Created on 2019-04-16 by the reprex package (v0.2.1)

ankargren commented 5 years ago

Great reprex, that was very helpful. The problem is that when you use predict(model_ss) you get the forecasts of the underlying monthly variable. The way the model works is that we assume that there is a latent monthly variable that is governing the quarterly observations we get. The forecasts you obtain from the model are for this underlying, monthly variable. For a fixed quarterly value, the underlying monthly values vary from iteration to iteration.

If you do median(model_ss$Z_fcst[10, 3, ]) you get 393 (just as from predict), but if you do colMeans(model_ss$Z_fcst[8:10, 3, ]) you see that the average of the monthly values within the final quarter is fixed to 354. So the forecast you get in predict is correct, it's just that the plotting method should anchor the forecasts at the final quarterly observation. The plot that you get therefore is a little bit special, because it shows quarterly observations, but monthly forecasts. I am working on a new version of the package where this is handled a little bit better (so that also the forecasts are presented on the quarterly frequency).

For now, I have updated the package, so if you do

devtools::install_github("ankargren/mfbvar")

you should see that the plot method returns a plot with no discontinuity. Let me know if you try it and have no further issues with it, and I'll update the version on CRAN too.

sjones29 commented 5 years ago

I updated on my end and tried again with both the simulated example and my actual unshared code, and it plotted correctly for both -- thanks!

Many thanks as well for the detailed answer. I was not aware of the assumption that there is a latent monthly process underlying the quarterly observations. To clarify, should I be taking 3-month averages of monthly forecasts to be the forecasted quarterly data at the end of the 3-month period?

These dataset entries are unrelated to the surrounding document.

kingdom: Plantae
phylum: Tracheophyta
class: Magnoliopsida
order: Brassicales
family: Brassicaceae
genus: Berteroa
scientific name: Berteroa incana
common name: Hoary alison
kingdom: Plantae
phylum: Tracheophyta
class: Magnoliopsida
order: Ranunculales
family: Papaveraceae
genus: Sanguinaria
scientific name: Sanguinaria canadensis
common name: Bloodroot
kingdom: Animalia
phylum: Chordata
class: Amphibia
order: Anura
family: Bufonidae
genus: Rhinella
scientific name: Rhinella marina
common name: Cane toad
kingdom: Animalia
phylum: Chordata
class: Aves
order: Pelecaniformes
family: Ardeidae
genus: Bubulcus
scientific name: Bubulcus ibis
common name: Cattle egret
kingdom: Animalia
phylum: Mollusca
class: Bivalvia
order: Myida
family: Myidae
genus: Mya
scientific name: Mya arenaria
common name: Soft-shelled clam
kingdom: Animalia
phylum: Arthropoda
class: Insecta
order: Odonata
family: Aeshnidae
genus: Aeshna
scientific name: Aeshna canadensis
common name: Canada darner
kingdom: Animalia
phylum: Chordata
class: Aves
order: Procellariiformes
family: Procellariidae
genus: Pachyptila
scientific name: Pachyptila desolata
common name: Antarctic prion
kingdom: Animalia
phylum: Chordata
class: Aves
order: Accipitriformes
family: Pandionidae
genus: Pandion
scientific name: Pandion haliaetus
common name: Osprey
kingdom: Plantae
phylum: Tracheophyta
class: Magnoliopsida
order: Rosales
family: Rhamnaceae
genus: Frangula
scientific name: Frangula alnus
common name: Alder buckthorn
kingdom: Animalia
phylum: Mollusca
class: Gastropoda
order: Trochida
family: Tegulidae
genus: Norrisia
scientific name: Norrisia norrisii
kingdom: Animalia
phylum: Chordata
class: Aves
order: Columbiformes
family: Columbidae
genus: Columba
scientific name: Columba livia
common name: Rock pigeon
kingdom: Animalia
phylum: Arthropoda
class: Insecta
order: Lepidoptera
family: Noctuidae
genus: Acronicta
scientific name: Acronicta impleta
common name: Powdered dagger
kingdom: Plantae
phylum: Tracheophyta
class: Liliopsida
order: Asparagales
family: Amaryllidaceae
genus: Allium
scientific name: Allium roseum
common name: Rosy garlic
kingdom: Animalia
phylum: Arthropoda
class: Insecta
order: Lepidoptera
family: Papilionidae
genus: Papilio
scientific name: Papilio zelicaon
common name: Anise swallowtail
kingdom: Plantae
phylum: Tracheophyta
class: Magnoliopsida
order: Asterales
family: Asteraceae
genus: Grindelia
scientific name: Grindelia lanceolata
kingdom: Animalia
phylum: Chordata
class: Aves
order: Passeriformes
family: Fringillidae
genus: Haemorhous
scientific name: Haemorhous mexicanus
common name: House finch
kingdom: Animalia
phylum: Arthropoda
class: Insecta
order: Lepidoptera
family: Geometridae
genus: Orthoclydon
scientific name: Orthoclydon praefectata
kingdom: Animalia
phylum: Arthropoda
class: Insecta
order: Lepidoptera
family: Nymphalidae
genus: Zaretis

Or should I be taking an individual monthly forecast to be the forecasted quarterly data for the quarter ending on that month?

ankargren commented 5 years ago

Good to hear!

Yes, you should take averages over the months within each quarter. The reason why the current version of the package does not do that is that I didn't want to assume too much about the structure of the input (e.g. dates etc), but I've come to a change in opinion with regards to that. The new version will be a little stricter, but on the flipside that means it will compute the quarterly forecasts.

To get things right, if you want the quarterly forecast in the simulated example you provided you would need to do: quantile(colMeans(model_ss$Z_fcst[11:13, 3, ]), probs = 0.5) to get the median forecast of the quarterly variable. (That would also require you to use n_fcst = 3 or higher.) Your input here is very valuable here actually, it makes it clear for me what I need to clarify in the package. I'll make sure this is better documented in the new version. (If you have further questions, feel free to send me an e-mail.)